### KUTIPAN UNTUK DIBACA
============

Sanggaberu dan Puzzle Kehidupan
By Si Anak Rimo - October 17, 2016
“ Tempat semua mata air
mimpi selalu berada di tempat kita lahir dan besar. Bukan legenda di ujung
dunia “
- Anies Baswedan
- Anies Baswedan
Sanggaberu bukan hanya nama sebuah
desa, melainkan sebuah tempat dimana sepotong perjalanan hidup pernah ku lalui
disana. Desa ini memiliki udara yang sejuk dan sungai yang mengalir membelah
kampung warga, biasanya jika malam kita bisa melihat kunang – kunang menari di
tengah embun malam. Sanggaberu berada di Kecamatan Gunung Meriah, untuk
menuju desa itu kita biasanya membutuhkan waktu sekitar 15 menit. Desa ini
dikenal sebagai penghasil batu bata, Sanggaberu terletak di tengah – tengah
perkebunan kelapa sawit Socfindo, sebuah perusahaan perkebunan kelapa sawit swasta
tertua yang telah ada sejak zaman belanda dahulu.

============

### DATA YANG DISEDIAKAN
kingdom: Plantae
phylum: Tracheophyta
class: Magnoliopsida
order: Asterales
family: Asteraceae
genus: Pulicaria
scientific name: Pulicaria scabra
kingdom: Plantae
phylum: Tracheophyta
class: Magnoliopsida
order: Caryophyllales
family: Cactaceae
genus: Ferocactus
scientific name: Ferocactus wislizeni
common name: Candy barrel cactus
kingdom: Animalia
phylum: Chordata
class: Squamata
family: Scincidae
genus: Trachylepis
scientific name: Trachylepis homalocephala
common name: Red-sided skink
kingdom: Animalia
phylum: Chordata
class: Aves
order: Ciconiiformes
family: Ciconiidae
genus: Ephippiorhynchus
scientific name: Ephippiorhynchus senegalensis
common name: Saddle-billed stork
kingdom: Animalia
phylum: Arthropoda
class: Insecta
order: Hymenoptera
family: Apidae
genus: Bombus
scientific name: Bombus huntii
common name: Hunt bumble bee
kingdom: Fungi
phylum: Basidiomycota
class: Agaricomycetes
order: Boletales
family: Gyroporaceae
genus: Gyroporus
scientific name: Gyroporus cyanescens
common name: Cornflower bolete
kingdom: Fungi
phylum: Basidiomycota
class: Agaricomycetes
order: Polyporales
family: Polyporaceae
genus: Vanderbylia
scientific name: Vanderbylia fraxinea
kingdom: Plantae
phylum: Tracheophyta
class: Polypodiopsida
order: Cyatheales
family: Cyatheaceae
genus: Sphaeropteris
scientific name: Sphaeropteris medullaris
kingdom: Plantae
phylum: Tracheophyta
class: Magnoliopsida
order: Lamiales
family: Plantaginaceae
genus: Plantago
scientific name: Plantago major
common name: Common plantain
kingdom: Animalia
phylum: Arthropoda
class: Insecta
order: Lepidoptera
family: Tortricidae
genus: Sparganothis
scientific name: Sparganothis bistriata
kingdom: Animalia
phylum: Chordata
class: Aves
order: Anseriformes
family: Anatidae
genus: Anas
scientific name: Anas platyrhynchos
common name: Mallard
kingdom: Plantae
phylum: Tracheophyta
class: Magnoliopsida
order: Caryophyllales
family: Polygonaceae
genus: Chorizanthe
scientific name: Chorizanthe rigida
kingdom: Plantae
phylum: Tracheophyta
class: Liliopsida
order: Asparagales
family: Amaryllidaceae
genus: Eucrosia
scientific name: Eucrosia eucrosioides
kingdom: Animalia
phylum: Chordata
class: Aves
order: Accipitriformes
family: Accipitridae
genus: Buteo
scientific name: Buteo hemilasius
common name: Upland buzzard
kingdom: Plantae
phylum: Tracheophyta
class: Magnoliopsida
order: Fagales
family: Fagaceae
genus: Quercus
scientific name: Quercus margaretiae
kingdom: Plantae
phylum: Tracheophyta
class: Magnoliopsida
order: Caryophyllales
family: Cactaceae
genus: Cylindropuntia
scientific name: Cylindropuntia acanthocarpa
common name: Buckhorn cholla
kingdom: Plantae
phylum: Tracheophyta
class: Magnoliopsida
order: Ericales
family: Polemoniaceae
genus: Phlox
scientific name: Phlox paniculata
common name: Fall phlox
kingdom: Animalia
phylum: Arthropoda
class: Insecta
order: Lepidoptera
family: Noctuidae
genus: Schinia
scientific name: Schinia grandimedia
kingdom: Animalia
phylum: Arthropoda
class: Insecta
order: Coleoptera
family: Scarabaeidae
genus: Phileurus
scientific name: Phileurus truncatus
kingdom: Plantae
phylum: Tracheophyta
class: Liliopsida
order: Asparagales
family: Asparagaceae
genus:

============

### LATIHAN TERTULIS 1
Tulis ulang seluruh tulisan tentang Sanggaberu tanpa mengubah satu huruf pun.
### LATIHAN TERTULIS 2
Salin baris-baris dalam daftar, mulai dari baris yang memuat "genus: Plantago" sampai baris terakhir daftar itu, termasuk kedua ujungnya, tanpa perubahan apa pun.

### JAWABAN LENGKAP 1
Sanggaberu dan Puzzle Kehidupan
By Si Anak Rimo - October 17, 2016
“ Tempat semua mata air
mimpi selalu berada di tempat kita lahir dan besar. Bukan legenda di ujung
dunia “
- Anies Baswedan
- Anies Baswedan
Sanggaberu bukan hanya nama sebuah
desa, melainkan sebuah tempat dimana sepotong perjalanan hidup pernah ku lalui
disana. Desa ini memiliki udara yang sejuk dan sungai yang mengalir membelah
kampung warga, biasanya jika malam kita bisa melihat kunang – kunang menari di
tengah embun malam. Sanggaberu berada di Kecamatan Gunung Meriah, untuk
menuju desa itu kita biasanya membutuhkan waktu sekitar 15 menit. Desa ini
dikenal sebagai penghasil batu bata, Sanggaberu terletak di tengah – tengah
perkebunan kelapa sawit Socfindo, sebuah perusahaan perkebunan kelapa sawit swasta
tertua yang telah ada sejak zaman belanda dahulu.

### JAWABAN LENGKAP 2
genus: Plantago
scientific name: Plantago major
common name: Common plantain
kingdom: Animalia
phylum: Arthropoda
class: Insecta
order: Lepidoptera
family: Tortricidae
genus: Sparganothis
scientific name: Sparganothis bistriata
kingdom: Animalia
phylum: Chordata
class: Aves
order: Anseriformes
family: Anatidae
genus: Anas
scientific name: Anas platyrhynchos
common name: Mallard
kingdom: Plantae
phylum: Tracheophyta
class: Magnoliopsida
order: Caryophyllales
family: Polygonaceae
genus: Chorizanthe
scientific name: Chorizanthe rigida
kingdom: Plantae
phylum: Tracheophyta
class: Liliopsida
order: Asparagales
family: Amaryllidaceae
genus: Eucrosia
scientific name: Eucrosia eucrosioides
kingdom: Animalia
phylum: Chordata
class: Aves
order: Accipitriformes
family: Accipitridae
genus: Buteo
scientific name: Buteo hemilasius
common name: Upland buzzard
kingdom: Plantae
phylum: Tracheophyta
class: Magnoliopsida
order: Fagales
family: Fagaceae
genus: Quercus
scientific name: Quercus margaretiae
kingdom: Plantae
phylum: Tracheophyta
class: Magnoliopsida
order: Caryophyllales
family: Cactaceae
genus: Cylindropuntia
scientific name: Cylindropuntia acanthocarpa
common name: Buckhorn cholla
kingdom: Plantae
phylum: Tracheophyta
class: Magnoliopsida
order: Ericales
family: Polemoniaceae
genus: Phlox
scientific name: Phlox paniculata
common name: Fall phlox
kingdom: Animalia
phylum: Arthropoda
class: Insecta
order: Lepidoptera
family: Noctuidae
genus: Schinia
scientific name: Schinia grandimedia
kingdom: Animalia
phylum: Arthropoda
class: Insecta
order: Coleoptera
family: Scarabaeidae
genus: Phileurus
scientific name: Phileurus truncatus
kingdom: Plantae
phylum: Tracheophyta
class: Liliopsida
order: Asparagales
family: Asparagaceae
genus:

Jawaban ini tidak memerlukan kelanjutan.